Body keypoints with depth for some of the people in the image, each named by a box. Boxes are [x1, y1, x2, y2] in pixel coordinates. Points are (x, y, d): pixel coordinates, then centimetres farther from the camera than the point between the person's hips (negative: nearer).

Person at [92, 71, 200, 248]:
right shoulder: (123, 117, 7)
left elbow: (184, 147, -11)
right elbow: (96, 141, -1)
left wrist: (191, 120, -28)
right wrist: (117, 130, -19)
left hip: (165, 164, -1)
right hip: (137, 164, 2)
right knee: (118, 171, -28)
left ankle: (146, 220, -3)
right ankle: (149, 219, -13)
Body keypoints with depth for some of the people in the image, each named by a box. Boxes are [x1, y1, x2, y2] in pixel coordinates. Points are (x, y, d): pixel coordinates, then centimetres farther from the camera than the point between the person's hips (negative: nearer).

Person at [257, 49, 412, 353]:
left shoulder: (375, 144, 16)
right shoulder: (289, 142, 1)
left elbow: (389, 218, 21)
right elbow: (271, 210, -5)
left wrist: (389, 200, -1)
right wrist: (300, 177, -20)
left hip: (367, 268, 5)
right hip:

> The task: Report how many lines of the listing above include the word "left". Say nothing but the number.

> Result below: 8